▶ **EXERCISE TASKS**:
a - Answer these questions about the thread on the amended T4, one per line, marked as shown:
(i) On what date did the employer say it had issued an amended T4?
(ii) Which form is named for changing the numbers on an already filed return?
(iii) Which deadline for a 2014 contribution is said to be long past?
b - Write out the passage of the thread on the amended T4 from "http://www.cra-arc.gc.ca/tx/ndvdls/tpcs/ncm-tx/chngrtrn-eng.html" up to and including "higher RRSP deduction.".

# Employer messed up the T4 for 2014 - just got the CRA letter



## Saniokca (Sep 5, 2009)

Hi,

So my wife's employer messed up (not for the first time) the T4 for 2014. They let us know on April 28 that they issued an amended T4 and sent it to CRA. Also told us that that we should expect CRA to send it to us. Looking back at the emails they *did* provide the changes to the various boxes. At that time we've already filed our tax returns and I decided to wait for the revised T4 before we refile (probably a mistake in retrospect) and then forgot about it.

Now I got a letter from the CRA saying that I owe them almost 3k. My question is - can we refile the return? I'd like to claim a higher RRSP deduction to bring the amount down.

Am I missing something else I could do?

Thanks!


----------



## Plugging Along (Jan 3, 2011)

Yes you can refile. I have had them same thing happen and my accountant refilled for me.


----------



## Eclectic12 (Oct 20, 2010)

As I understand it ... it depends on what you mean by "refile the return".

If you mean send a second tax return ... CRA says:


> Do not file another return for that year.


If you mean change the numbers for the already filed tax return ... CRA says this is fine. The form to use is a T1-ADJ "T1 Adjustment Request".

http://www.cra-arc.gc.ca/tx/ndvdls/tpcs/ncm-tx/chngrtrn-eng.html


As for "Am I missing something else I could do?" ... I take this to mean are there other areas that will help with the owing tax, similar to claiming the higher RRSP deduction.

A few that come to mind are any charitable donations that either were missed or are being saved for future years. The trouble typically is that most people would have already used up as much as they could. So unless it something that was chosen to be carried forward that has already been recorded - then you are probably looking for any deductions or credits that were missed.


Cheers


*PS*

Where the employer had indicated a revised T4 has been sent and I suspect the RRSP contributions have already been documented, it might be easier/faster to use the online access of the "My Account" to make this adjustment.


----------



## AltaRed (Jun 8, 2009)

I agree it would easier/faster to use the online access of My Account to make the adjustment AND to make the tax payment via online Bill Payment. Presumably the OP has already confirmed CRA's calculation of the amount owing through revisions in his/her own tax software.

The OP would have to ask CRA whether a further RRSP deduction would be possible at this time (it's way past the February deadline for a contribution for tax year 2014). My guess is NO unless the OP had already made previous contributions for which deductions had not yet been claimed.


----------



## Eclectic12 (Oct 20, 2010)

^^^^

It is a good point that RRSP contributions can't be made at this late a date to be deducted on a 2014 tax return.


Previous RRSP contributions that have not been deducted (usually called "unused") as I understand it, would already be acknowledged by CRA on the NOA. 

I'm not sure what current data transfer practices take care of. I recall years ago, misplacing an RRSP receipt. When I found it again a couple of years later - CRA's numbers did not include it. The receipt would have to have the correct date but is a source I've used in the past.

[In my case, it was two adjustments - one to report the contribution and a second to claim the deduction.]


Cheers


----------

▶ **DATA FOR ANALYSIS**:
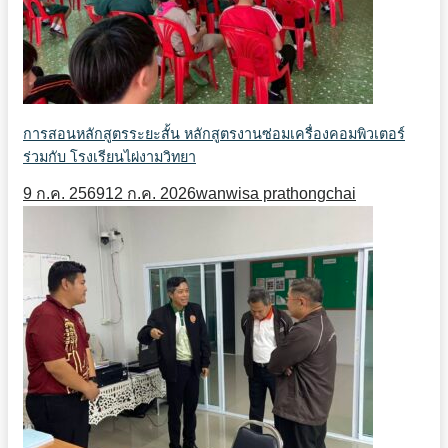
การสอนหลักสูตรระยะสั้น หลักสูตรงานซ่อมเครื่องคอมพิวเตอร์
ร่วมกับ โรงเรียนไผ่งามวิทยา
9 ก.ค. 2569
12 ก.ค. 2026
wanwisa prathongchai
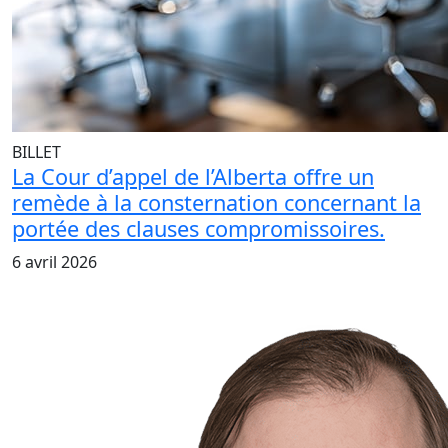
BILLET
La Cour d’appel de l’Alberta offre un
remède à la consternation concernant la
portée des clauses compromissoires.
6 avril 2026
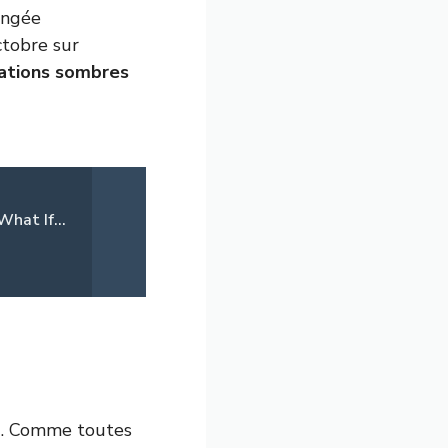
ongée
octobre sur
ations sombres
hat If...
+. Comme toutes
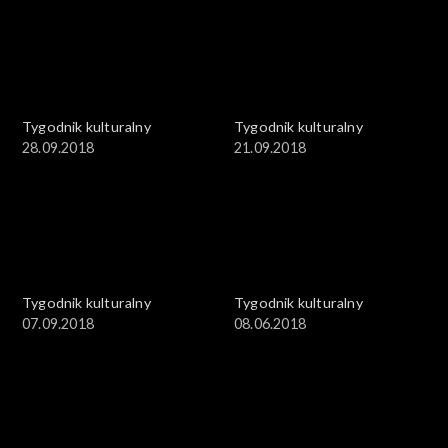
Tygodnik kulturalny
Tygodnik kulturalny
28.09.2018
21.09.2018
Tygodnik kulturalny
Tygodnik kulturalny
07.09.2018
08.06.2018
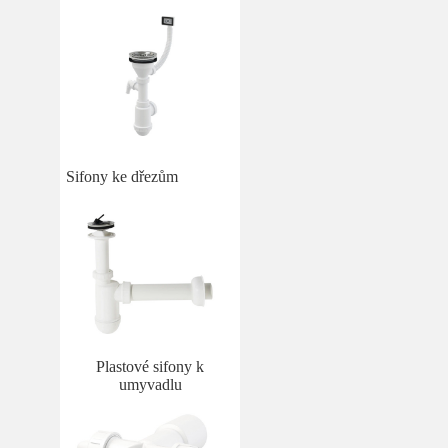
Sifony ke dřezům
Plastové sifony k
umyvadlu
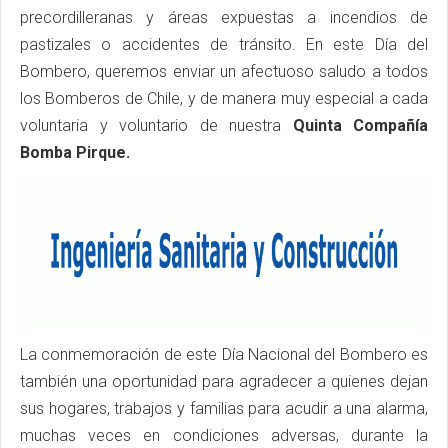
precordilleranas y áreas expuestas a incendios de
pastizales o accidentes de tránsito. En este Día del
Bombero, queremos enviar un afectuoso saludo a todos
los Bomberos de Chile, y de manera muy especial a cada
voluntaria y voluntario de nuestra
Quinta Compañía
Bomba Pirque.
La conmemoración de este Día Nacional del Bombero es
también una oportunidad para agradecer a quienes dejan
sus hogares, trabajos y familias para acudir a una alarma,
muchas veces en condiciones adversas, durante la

---

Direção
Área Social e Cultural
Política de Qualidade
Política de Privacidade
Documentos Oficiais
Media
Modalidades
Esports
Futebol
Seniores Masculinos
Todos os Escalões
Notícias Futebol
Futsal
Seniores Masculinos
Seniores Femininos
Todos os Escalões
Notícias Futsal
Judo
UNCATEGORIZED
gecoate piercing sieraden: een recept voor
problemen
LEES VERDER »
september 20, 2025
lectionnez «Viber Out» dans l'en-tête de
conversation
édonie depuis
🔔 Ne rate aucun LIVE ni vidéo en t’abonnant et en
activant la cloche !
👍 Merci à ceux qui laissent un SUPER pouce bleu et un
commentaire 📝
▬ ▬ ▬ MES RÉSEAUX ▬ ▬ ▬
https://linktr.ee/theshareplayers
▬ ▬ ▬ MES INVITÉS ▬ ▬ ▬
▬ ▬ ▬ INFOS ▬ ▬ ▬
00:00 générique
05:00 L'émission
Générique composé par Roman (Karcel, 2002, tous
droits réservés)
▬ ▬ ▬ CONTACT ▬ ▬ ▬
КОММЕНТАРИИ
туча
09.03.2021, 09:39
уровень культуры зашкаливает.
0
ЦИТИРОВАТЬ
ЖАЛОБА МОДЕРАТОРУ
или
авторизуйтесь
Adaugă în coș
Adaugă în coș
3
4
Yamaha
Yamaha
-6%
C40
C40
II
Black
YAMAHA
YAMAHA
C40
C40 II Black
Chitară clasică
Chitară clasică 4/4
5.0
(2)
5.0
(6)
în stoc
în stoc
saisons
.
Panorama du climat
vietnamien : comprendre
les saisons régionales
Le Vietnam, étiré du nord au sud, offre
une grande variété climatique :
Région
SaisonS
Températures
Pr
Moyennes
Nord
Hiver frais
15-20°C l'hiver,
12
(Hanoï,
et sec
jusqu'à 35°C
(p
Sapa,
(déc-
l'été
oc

▶ **EXPECTED OUTPUTS**:
a -
(i) April 28
(ii) The T1-ADJ "T1 Adjustment Request"
(iii) The February deadline

b -
http://www.cra-arc.gc.ca/tx/ndvdls/tpcs/ncm-tx/chngrtrn-eng.html


As for "Am I missing something else I could do?" ... I take this to mean are there other areas that will help with the owing tax, similar to claiming the higher RRSP deduction.